← Latest brief

Brief #89

176 articles analyzed

Context engineering is entering a maturity crisis: practitioners are discovering that the bottleneck isn't model capability or orchestration frameworks—it's the systematic preservation and structure of information across execution boundaries. The shift from 'better prompts' to 'context architecture' is happening faster than tooling can catch up, forcing teams to build their own context management infrastructure.

Contract-Based Context Isolation Prevents Agent Degradation

Practitioners are abandoning open-ended agent sessions in favor of bounded task contracts with explicit acceptance criteria, discovering that context pollution—not capability limits—causes agent performance decay over long interactions. Session isolation with deterministic completion criteria outperforms continuous context accumulation.

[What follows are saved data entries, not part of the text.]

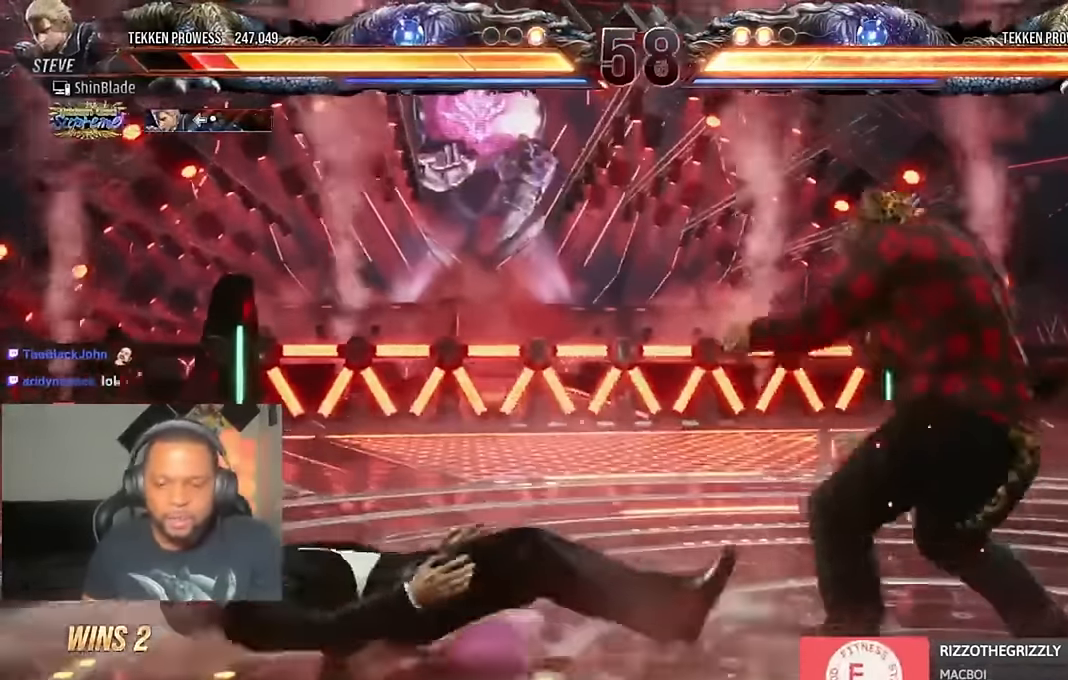
{"buttons": ["DPAD_LEFT"], "left_stick": "center", "right_stick": "center", "events": [[450, "DPAD_LEFT", "down"]]}
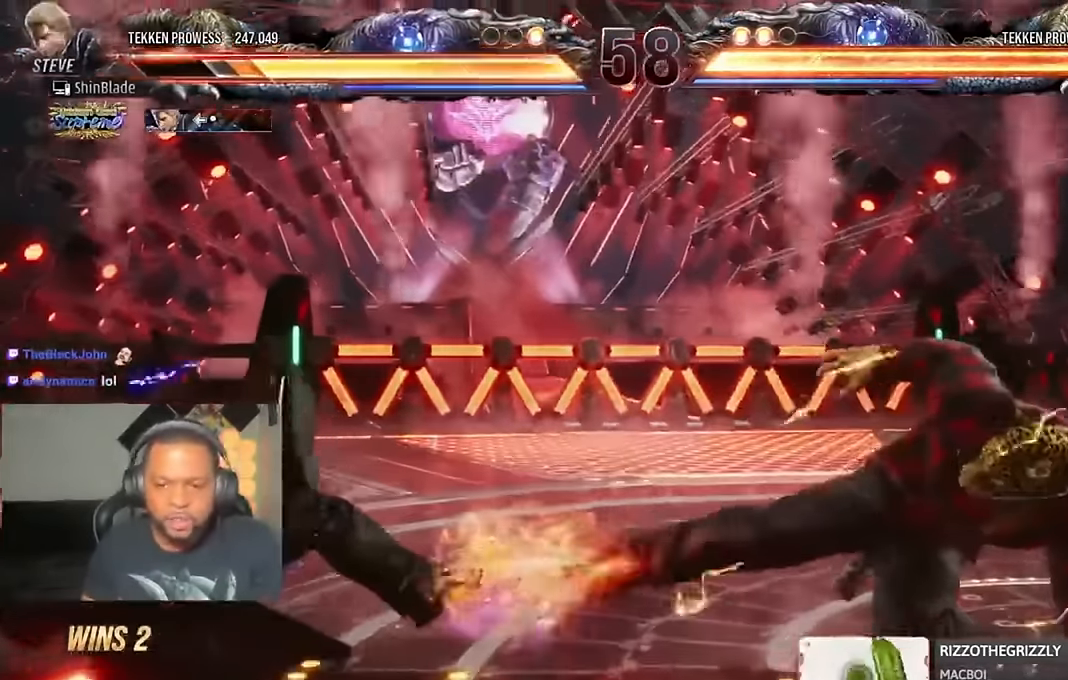
{"buttons": [], "left_stick": "center", "right_stick": "center", "events": [[450, "DPAD_LEFT", "up"]]}
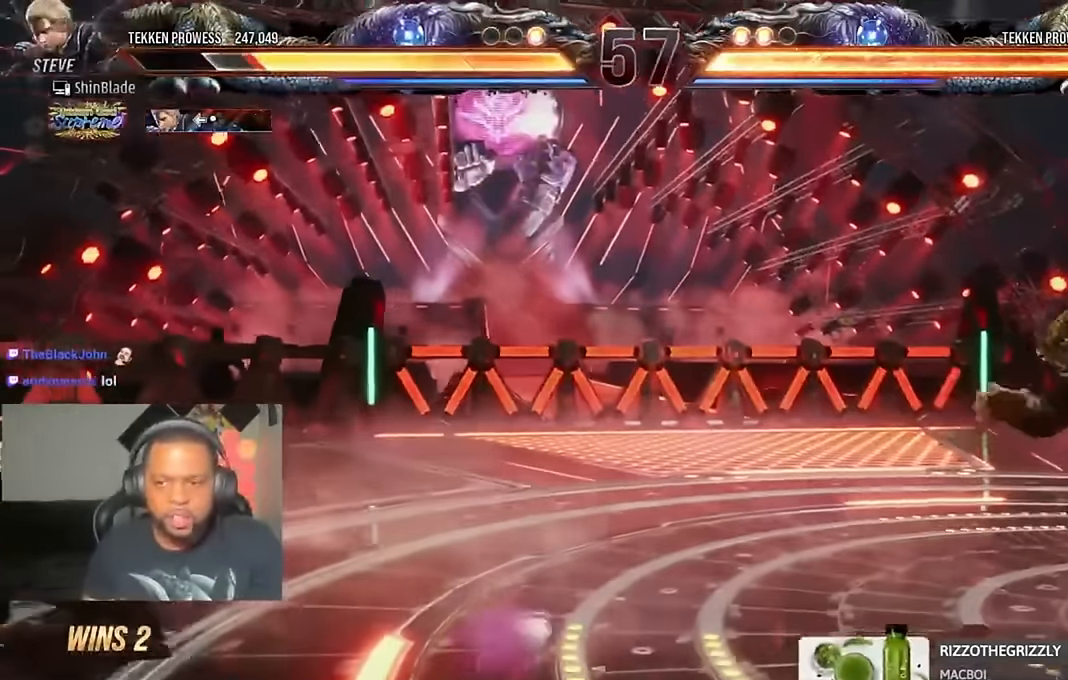
{"buttons": ["DPAD_DOWN"], "left_stick": "center", "right_stick": "center", "events": [[84, "DPAD_LEFT", "down"], [150, "DPAD_LEFT", "up"], [217, "DPAD_LEFT", "down"], [317, "DPAD_LEFT", "up"], [350, "DPAD_DOWN", "down"], [417, "DPAD_DOWN", "up"], [484, "DPAD_DOWN", "down"]]}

Replace continuous agent sessions with explicit task contracts: define acceptance criteria upfront, impose session boundaries with git checkpoints, require plan approval before execution. Measure session length vs. output quality to find your degradation threshold.
6个真实生产项目积累的15条实战经验 (6 Real Production Projects, 15 Battle-Tested Lessons)

Chinese practitioner reports 50% failure rate when agents operate without bounded contracts. Success pattern: {TASK}_CONTRACT.md with explicit acceptance criteria, neutral prompting, and session checkpoints. 'Open-ended 24-hour sessions destroy compounding; contract-based closure preserves it.'

规划与执行的严格分离,绝不让 Claude 在你审查并批准书面计划之前写一行代码

Practitioner enforces plan-review-annotate loops before execution, treating implementation as mechanical once plan is locked. Multi-cycle annotation phase forces precise problem definition before code generation starts, preventing context drift.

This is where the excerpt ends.